TASK GOAL:
Reproduce, exactly and in full, only the lines below from the one containing "ソルースジェルをギフト用にとラッピングが登場！" through the one containing "バージョンアップ前のグランジェのネイルキット".

RECORDS FOR PROCESSING:
*** Block opens ***
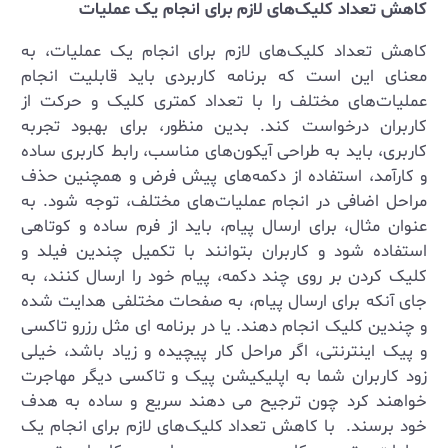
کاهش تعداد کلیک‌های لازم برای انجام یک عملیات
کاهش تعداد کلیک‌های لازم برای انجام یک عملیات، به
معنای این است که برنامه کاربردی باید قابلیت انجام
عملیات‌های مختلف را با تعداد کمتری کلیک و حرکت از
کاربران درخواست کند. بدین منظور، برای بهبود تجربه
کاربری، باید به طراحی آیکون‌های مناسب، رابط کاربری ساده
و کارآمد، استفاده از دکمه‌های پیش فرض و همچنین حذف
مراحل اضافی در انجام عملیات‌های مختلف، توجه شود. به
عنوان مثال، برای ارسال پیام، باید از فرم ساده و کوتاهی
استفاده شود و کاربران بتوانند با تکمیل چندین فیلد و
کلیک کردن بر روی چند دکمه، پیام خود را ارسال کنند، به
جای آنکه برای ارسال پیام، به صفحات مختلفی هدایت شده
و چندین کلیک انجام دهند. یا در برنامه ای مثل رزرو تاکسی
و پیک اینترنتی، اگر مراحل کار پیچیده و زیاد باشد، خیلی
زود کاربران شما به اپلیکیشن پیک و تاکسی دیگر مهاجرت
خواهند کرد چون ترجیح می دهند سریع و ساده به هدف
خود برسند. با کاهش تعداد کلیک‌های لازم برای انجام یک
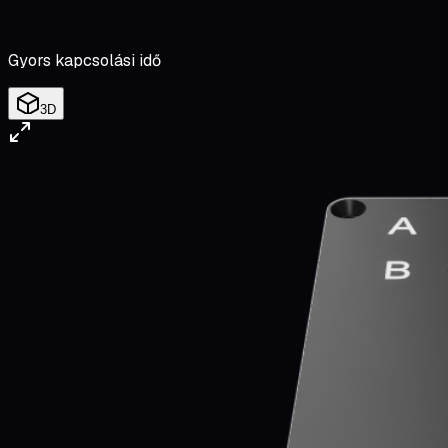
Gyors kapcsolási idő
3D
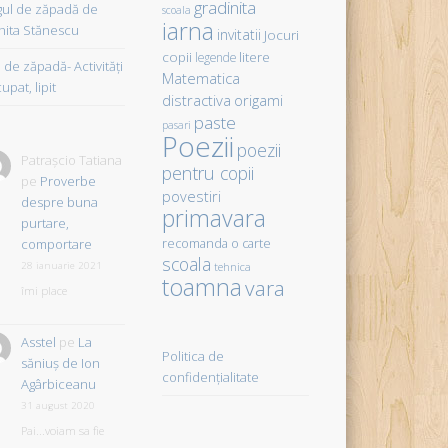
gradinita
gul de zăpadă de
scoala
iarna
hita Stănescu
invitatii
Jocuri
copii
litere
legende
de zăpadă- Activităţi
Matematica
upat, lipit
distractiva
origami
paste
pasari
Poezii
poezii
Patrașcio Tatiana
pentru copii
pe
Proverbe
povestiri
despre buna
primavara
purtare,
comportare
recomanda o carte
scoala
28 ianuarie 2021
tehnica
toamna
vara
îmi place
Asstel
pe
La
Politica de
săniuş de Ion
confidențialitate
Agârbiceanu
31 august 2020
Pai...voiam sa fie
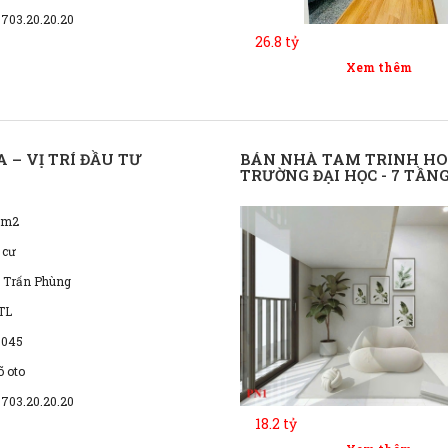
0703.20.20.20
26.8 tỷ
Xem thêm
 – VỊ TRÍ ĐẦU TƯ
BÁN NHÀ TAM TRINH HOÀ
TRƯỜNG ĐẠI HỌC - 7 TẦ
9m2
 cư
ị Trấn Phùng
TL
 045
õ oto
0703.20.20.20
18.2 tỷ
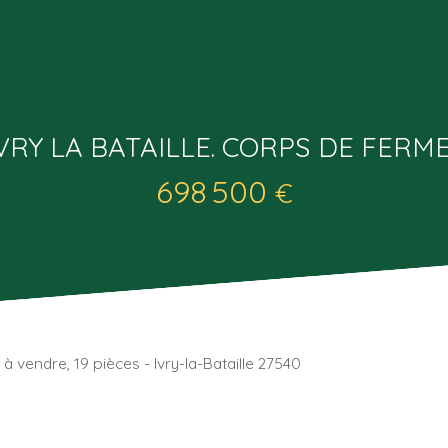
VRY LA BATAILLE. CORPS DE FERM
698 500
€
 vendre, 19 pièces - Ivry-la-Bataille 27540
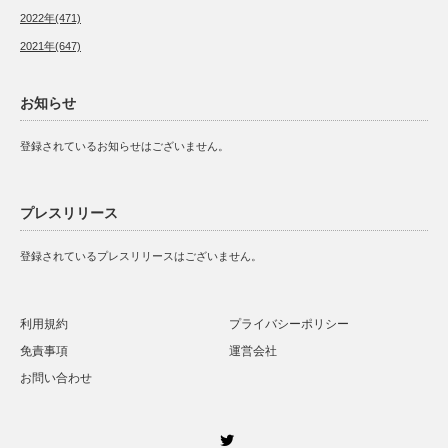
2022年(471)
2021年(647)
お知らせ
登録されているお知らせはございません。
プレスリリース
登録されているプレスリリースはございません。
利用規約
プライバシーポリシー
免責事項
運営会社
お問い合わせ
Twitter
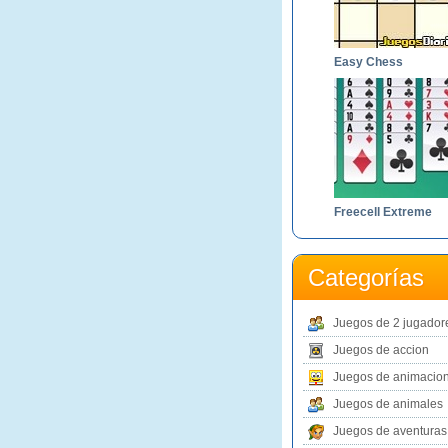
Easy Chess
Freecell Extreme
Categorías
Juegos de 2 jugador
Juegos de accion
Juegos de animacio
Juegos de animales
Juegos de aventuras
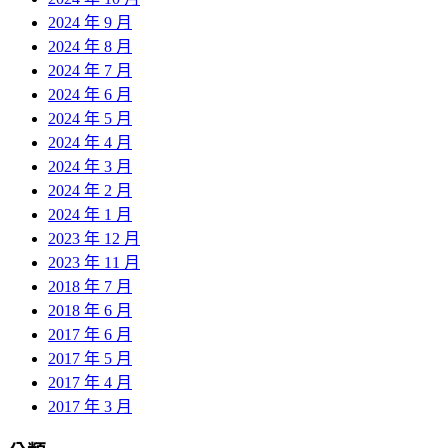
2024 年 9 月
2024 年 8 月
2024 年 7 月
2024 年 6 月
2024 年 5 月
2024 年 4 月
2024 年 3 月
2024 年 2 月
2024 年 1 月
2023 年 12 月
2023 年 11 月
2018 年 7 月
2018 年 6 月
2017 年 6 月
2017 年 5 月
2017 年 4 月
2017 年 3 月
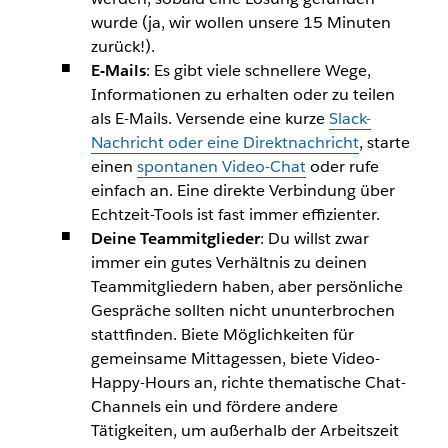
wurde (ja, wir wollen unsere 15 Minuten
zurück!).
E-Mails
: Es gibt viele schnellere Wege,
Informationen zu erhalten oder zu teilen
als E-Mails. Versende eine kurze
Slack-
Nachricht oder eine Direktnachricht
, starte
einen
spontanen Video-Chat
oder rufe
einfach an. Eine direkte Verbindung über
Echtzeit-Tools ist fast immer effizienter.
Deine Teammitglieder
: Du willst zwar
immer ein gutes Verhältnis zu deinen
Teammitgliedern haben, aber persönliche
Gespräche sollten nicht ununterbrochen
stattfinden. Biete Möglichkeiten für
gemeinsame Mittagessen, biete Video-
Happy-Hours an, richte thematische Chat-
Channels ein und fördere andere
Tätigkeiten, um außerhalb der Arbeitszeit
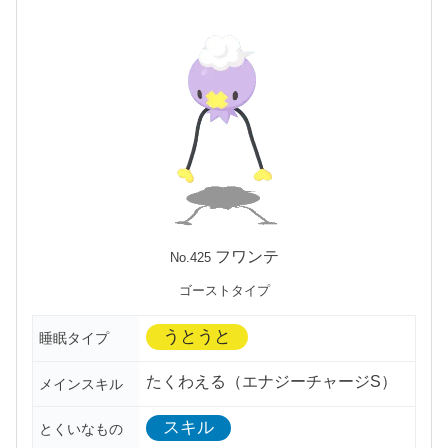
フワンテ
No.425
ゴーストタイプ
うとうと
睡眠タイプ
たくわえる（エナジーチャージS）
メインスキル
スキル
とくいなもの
*** Block closes ***
*** Block opens ***
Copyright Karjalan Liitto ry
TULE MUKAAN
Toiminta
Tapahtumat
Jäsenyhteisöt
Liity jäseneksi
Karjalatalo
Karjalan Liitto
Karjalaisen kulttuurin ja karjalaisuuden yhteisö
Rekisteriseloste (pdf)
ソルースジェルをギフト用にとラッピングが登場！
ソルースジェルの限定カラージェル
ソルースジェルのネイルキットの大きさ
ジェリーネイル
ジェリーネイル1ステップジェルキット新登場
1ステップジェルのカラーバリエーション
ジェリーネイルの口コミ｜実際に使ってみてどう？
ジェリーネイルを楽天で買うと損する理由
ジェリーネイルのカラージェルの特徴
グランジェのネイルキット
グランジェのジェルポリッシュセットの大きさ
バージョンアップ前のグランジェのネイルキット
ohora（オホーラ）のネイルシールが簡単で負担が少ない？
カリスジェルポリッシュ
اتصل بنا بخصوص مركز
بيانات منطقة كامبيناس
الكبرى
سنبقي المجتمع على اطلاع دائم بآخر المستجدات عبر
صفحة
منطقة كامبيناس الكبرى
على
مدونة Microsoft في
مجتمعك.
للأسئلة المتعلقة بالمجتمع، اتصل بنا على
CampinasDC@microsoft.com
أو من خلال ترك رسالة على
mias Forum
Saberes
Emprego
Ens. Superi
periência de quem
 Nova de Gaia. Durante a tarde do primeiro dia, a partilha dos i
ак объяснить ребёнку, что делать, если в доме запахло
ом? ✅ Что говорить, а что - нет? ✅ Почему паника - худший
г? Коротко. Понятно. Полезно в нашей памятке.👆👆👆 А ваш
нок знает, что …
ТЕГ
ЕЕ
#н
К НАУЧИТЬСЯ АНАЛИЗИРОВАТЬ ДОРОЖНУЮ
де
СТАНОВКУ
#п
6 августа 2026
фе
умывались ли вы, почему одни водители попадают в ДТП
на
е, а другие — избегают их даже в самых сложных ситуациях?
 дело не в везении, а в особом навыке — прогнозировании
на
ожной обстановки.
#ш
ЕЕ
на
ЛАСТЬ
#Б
*** Block closes ***
WORKED SOLUTION:
ソルースジェルをギフト用にとラッピングが登場！
ソルースジェルの限定カラージェル
ソルースジェルのネイルキットの大きさ
ジェリーネイル
ジェリーネイル1ステップジェルキット新登場
1ステップジェルのカラーバリエーション
ジェリーネイルの口コミ｜実際に使ってみてどう？
ジェリーネイルを楽天で買うと損する理由
ジェリーネイルのカラージェルの特徴
グランジェのネイルキット
グランジェのジェルポリッシュセットの大きさ
バージョンアップ前のグランジェのネイルキット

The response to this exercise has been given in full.